Find Your Voice: Mara McCloy

Welcome to Find Your Voice, a series profiling English students and the stories they have to tell. 

“I like the days I can process my thoughts into a story. I feel accomplished on those days.” Mara McCloy’s thoughts run through her mind like a chaotic poem in its first draft. At the end of each day, you can find her journaling on her front porch. “I just spill all my thoughts onto paper and sometimes it’s not grammatically correct, sometimes it’s a total mess,” laughed McCloy. Depending on what kind of day she’s had, the thoughts might come out as a story, poem, or just nonsense – but they always find a way onto the page.

McCloy, a sophomore from Lexington, South Carolina, recently declared her major in English after realizing that Communication was the wrong choice for her. “I realized after I took my first comm class that I just wanted to write creatively,” she said. She devours writing in all its forms, including journalism and novels. Her favorite book is Harry Potter and the Prisoner of Azkaban (although The Half Blood Prince is a close second). When approaching fiction, McCloy believes that a work should both entertain and instruct – but not always the same way. “Reading fiction is different for every person,” she explained. “Every person can get something different of a book, depending on what they’ve been through in their lives.

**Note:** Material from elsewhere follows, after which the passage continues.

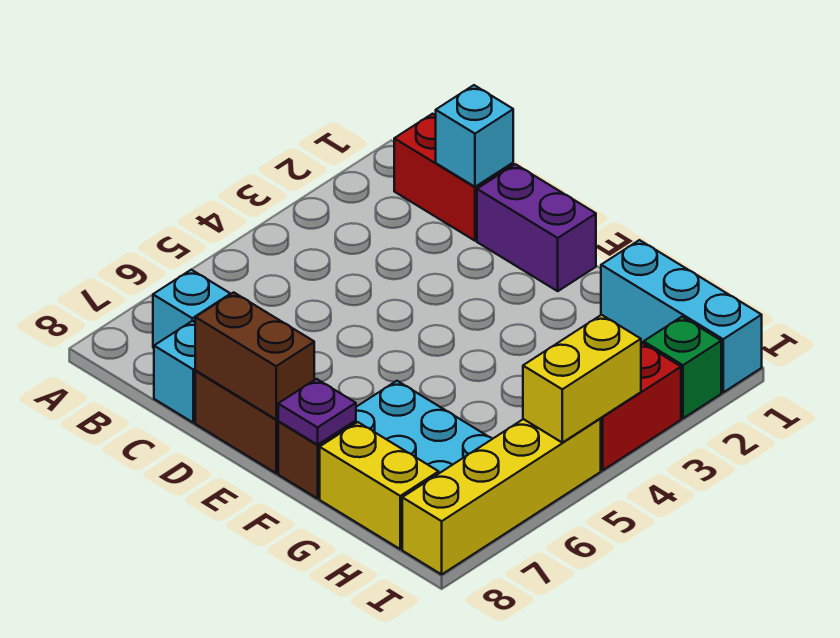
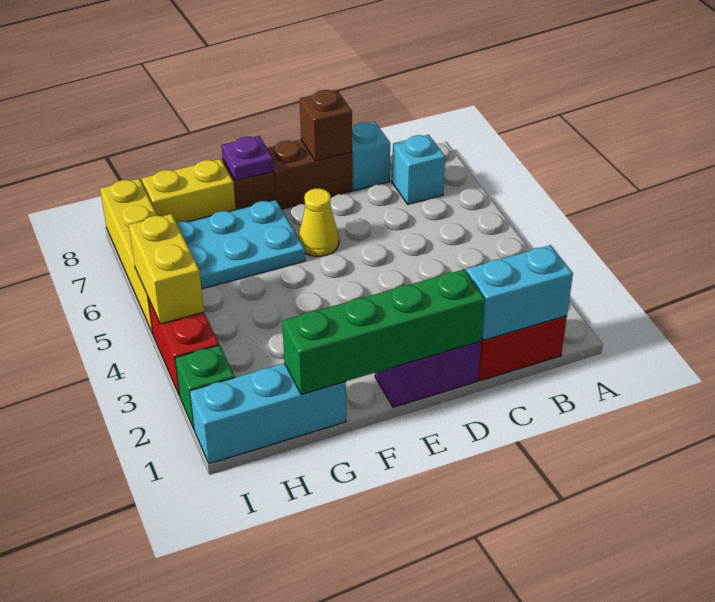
cyan brick C1 level 2 -> cyan brick B1:C1 level 2
none -> green brick D1:G1 level 2
brown brick D8:E8 level 2 -> brown brick D8 level 2
none -> yellow cone E6 level 1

I might learn a lot of lessons from Harry Potter that someone else doesn’t get, or that I wouldn’t get if I read it at a different time in my life.”

McCloy is only two classes into the major, but so far she has loved 201: British Literature to 1800. “I like reading old words and making them make sense in today’s terms.” Her creative thinking manifests in an intense love for literature and science, two areas that English majors traditionally see as incompatible. She has a love for astronomy and physics, subjects that she sees as tools for understanding the world around her. Calculating vast distances across space, McCloy feels like she is “discovering something new about our world.”

 

Where does McCloy see herself after graduation? The possibilities are wide. “I like editing, a lot. I could see myself doing that,” she said. “I could also see myself doing freelance journalism or working in publishing.” The scientific community also beckons, through the field of technical writing. McCloy aspires to write in a way that helps the average reader understand scientific concepts. “Regular people who aren’t astrophysicists from MIT need to be able to understand what you’re talking about.”

Wherever she lands after walking across the Cistern, McCloy is sure to use her gift for words to bring together disparate subjects and experiences in a way that can enlighten us all.